Dr. Thilo ist merklich begeistert von der Innovation aus Stephanskirchen. „ Als mir bewusst wurde, dass man bei einer Alltagstätigkeit ein EKG ableiten kann, haben bei mir natürlich alle Alarmglocken geläutet. Wie genial!“ Besonders, da in den vergangenen Jahren die Häufigkeit des Vorhofflimmerns deutlich zugenommen habe.

Und auch für die Firma Hamberger ist das neue Produkt eine Möglichkeit, dem schwächelnden Geschäft in der Baubranche entgegenzuhalten. „Wir haben erkannt, dass der Markt für Bodenbeläge derzeit schwierig ist”, erklärt Oswald. „Mit dem Bereich der Medical Devices besteht auch als Rosenheimer Unternehmen noch einmal die Möglichkeit zu zeigen: Das haben wir entwickelt. Das ist eine Innovation. Wir retten Menschenleben.“

EKG-Sitz-Entwicklung: Private Beweggründe bei Hamberger

Doch es ist nicht nur das Geschäftliche. „Im familiären Umfeld haben wir eine Person mit Vorhofflimmern und daher natürlich auch ein besonderes Interesse daran, das Thema voranzubringen”, erklärt Geschäftsführer Peter Hamberger. „Das waren auch persönliche Beweggründe.” Die Idee zu haben, sei das eine. „Selbst betroffen zu sein, ist dann nochmal etwas anderes.”

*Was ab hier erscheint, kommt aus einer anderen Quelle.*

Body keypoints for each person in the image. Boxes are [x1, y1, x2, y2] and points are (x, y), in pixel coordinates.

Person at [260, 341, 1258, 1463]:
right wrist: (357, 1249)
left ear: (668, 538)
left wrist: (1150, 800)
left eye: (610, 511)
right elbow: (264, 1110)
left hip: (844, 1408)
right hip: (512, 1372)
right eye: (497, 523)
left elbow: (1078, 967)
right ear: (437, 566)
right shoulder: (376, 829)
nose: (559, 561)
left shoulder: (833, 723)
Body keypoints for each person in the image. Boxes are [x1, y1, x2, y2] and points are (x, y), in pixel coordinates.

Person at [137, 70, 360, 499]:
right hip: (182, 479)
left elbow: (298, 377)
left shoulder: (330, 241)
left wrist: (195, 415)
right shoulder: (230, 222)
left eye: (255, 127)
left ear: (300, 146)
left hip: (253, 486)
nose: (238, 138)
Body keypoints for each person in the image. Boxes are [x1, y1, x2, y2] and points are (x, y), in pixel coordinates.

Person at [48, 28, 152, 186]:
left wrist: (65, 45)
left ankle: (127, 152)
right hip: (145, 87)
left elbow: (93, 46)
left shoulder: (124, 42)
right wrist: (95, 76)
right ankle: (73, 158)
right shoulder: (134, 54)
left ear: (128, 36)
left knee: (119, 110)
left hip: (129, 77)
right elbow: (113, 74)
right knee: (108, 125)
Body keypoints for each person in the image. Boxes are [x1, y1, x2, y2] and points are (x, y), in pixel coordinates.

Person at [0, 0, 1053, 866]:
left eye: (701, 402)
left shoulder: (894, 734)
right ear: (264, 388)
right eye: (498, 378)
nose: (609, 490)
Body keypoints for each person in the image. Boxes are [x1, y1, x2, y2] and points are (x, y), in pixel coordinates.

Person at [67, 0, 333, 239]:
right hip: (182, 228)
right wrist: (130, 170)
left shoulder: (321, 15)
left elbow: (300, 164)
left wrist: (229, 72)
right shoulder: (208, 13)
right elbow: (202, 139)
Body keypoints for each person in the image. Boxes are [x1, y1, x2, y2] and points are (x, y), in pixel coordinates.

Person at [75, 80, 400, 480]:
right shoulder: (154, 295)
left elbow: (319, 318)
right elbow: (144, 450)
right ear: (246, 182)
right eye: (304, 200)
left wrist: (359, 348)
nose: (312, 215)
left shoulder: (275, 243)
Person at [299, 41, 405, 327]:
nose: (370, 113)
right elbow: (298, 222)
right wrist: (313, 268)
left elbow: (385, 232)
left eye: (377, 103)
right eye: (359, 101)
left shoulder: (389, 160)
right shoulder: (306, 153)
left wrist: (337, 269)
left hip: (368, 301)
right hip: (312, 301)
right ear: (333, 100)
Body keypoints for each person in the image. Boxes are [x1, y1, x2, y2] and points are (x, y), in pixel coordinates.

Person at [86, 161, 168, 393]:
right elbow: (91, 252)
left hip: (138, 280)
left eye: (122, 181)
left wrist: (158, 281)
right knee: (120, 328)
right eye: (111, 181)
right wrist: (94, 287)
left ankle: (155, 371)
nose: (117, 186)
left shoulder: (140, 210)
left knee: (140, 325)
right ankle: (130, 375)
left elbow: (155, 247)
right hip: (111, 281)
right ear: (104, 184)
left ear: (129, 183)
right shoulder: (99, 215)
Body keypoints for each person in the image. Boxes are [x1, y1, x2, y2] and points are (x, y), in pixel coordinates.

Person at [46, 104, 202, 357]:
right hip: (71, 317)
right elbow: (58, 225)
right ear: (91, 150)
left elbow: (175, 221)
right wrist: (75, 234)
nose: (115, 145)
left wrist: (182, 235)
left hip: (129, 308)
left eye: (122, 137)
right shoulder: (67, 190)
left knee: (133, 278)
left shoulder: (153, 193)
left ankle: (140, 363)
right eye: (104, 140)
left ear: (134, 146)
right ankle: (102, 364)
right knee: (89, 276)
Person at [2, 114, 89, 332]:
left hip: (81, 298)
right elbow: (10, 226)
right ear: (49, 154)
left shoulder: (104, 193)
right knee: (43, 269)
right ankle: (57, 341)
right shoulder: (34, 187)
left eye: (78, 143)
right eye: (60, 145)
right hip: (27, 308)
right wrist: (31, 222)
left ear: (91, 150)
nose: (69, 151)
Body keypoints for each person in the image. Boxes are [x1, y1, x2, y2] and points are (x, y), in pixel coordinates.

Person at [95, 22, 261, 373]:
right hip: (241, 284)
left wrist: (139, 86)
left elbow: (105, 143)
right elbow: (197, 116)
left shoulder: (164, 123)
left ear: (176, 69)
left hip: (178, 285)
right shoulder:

Betroffen ist auch Katharina Rosen, wie sich nach ihrem WC-Sitz-Test herausstellte. „Ich bin mit der Auswertung der App zum Hausarzt gegangen und habe dann erstmal ein Langzeit-EKG bekommen”, erzählt sie. Daraufhin wurde festgestellt, dass sie eine leichte Herzrhythmusstörung hat. Diese ist zwar noch nicht so ausgeprägt, dass sie Medikamente einnehmen muss, aber für Rosen ist es nun ein guter Ansatzpunkt, wie sie sagt. „Ich habe schon manchmal dieses Herzrumpeln“, sagt sie. „Das war jetzt schon beruhigend, zu wissen, was los ist.“ 

So viel kostet der EKG-WC-Sitz

Allerdings: So erschwinglich wie ein „normaler“ WC-Sitz ist der EKG-Seat bisher nicht. Aktuell kostet er im Online-Shop rund 2500 Euro. „Wir haben derzeit einen Preis, der für ein Medizinprodukt fair ist, aber nicht vergleichbar mit einem handelsüblichen WC-Sitz”, weiß auch Oswald. „Aber der EKG-Seat ist ja auch eine Investition in die persönliche Gesundheit.“ Und im Ernstfall kann der Hamberger WC-Sitz aus Stephanskirchen sogar Leben retten.